### Directions for this task
Arrange the stretch of the data from the line containing "Students demonstrated their" through the line containing "Open: 7:00 am - 10:00 pm" as a numbered list, skipping any blank lines. Leave the pictures out of your answer.

### The input

* * * * *

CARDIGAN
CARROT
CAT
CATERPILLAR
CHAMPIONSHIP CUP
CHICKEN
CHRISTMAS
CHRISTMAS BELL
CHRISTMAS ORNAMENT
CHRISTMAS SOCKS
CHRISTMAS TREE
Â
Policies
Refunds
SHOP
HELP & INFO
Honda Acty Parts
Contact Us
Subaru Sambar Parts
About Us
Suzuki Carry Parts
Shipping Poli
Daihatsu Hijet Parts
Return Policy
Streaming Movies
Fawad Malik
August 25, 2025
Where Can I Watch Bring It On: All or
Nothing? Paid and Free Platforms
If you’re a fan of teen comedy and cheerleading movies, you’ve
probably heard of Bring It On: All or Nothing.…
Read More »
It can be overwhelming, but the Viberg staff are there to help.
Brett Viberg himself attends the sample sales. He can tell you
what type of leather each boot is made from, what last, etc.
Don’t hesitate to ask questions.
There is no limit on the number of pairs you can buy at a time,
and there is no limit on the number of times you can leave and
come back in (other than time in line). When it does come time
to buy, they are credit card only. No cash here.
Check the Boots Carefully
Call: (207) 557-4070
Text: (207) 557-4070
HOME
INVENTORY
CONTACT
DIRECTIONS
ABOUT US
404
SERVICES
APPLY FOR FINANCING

* * * * *

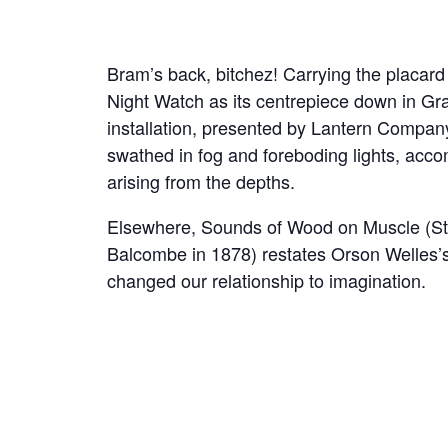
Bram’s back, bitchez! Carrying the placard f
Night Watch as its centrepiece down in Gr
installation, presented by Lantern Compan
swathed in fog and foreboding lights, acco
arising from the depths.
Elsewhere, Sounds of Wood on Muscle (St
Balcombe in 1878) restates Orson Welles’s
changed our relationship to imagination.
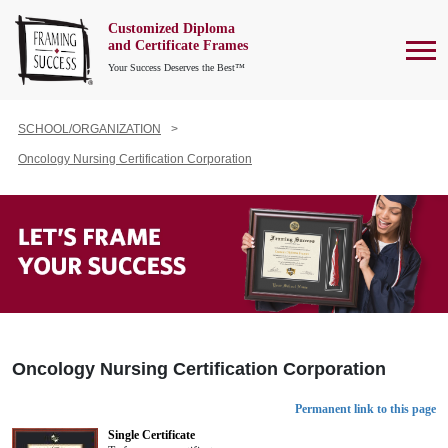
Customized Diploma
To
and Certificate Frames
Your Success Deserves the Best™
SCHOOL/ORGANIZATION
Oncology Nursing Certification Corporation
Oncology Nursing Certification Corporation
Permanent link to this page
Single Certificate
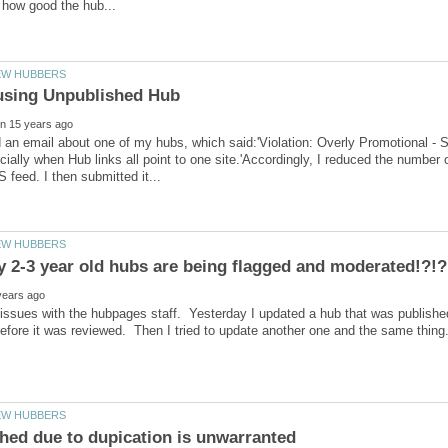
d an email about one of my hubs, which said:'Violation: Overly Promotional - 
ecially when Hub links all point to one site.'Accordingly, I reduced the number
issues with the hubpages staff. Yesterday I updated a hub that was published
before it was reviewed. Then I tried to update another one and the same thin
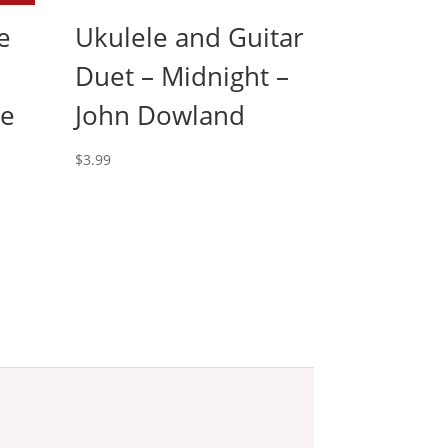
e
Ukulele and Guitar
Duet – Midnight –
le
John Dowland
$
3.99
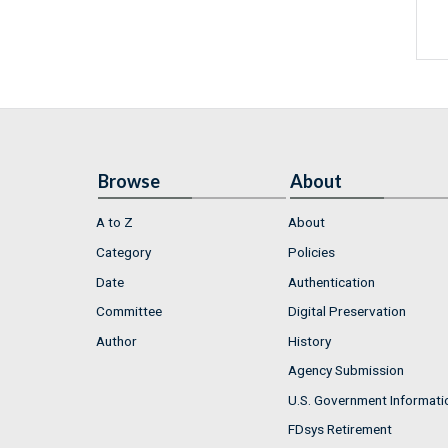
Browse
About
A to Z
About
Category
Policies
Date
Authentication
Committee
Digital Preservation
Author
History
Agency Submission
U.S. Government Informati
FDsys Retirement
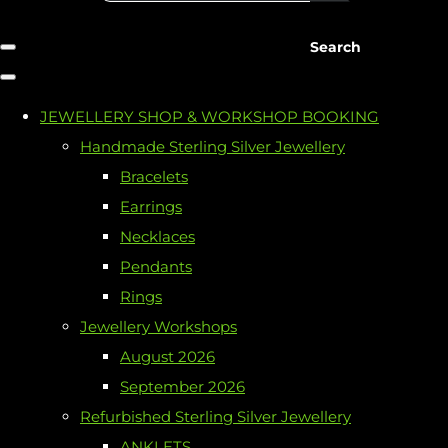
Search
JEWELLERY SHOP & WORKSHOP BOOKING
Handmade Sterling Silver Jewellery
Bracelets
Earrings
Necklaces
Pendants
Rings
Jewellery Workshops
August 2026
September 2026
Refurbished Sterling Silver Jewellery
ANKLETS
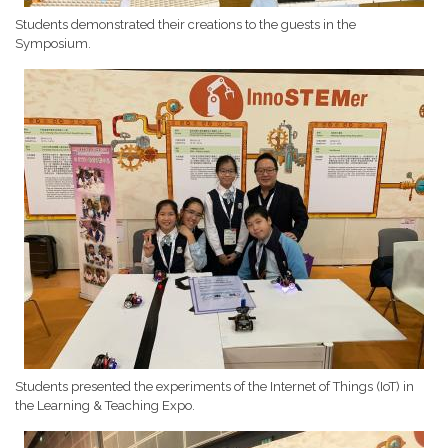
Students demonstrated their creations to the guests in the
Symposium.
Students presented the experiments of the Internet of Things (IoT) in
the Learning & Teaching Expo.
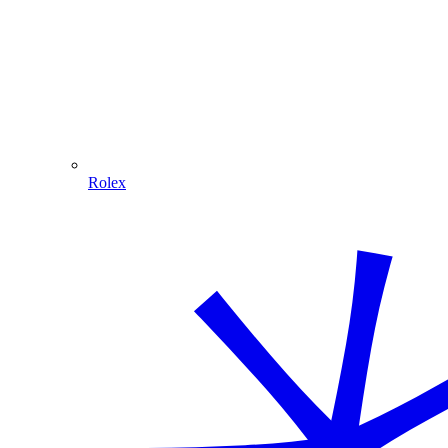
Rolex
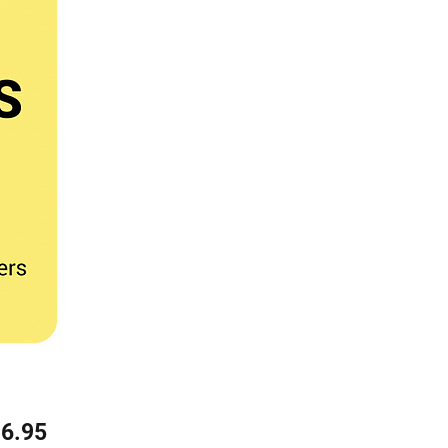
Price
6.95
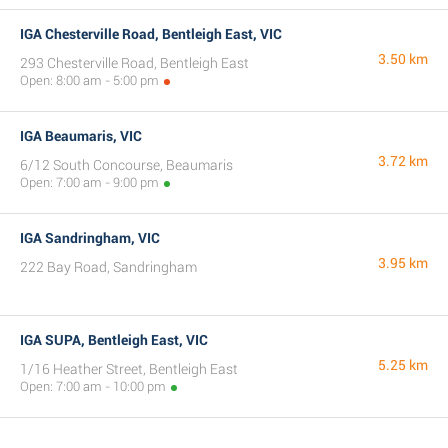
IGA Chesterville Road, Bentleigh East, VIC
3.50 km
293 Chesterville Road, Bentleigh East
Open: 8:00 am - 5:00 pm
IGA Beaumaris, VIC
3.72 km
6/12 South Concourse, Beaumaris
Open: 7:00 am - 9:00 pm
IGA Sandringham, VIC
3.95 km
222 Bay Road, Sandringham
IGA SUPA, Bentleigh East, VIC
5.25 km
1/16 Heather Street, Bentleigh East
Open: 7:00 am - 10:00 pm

* * * * *

### Solved problem
1. Students demonstrated their creations to the guests in the
2. Symposium.
3. Students presented the experiments of the Internet of Things (IoT) in
4. the Learning & Teaching Expo.
5. Rolex
6. Price
7. 6.95
8. IGA Chesterville Road, Bentleigh East, VIC
9. 3.50 km
10. 293 Chesterville Road, Bentleigh East
11. Open: 8:00 am - 5:00 pm
12. IGA Beaumaris, VIC
13. 3.72 km
14. 6/12 South Concourse, Beaumaris
15. Open: 7:00 am - 9:00 pm
16. IGA Sandringham, VIC
17. 3.95 km
18. 222 Bay Road, Sandringham
19. IGA SUPA, Bentleigh East, VIC
20. 5.25 km
21. 1/16 Heather Street, Bentleigh East
22. Open: 7:00 am - 10:00 pm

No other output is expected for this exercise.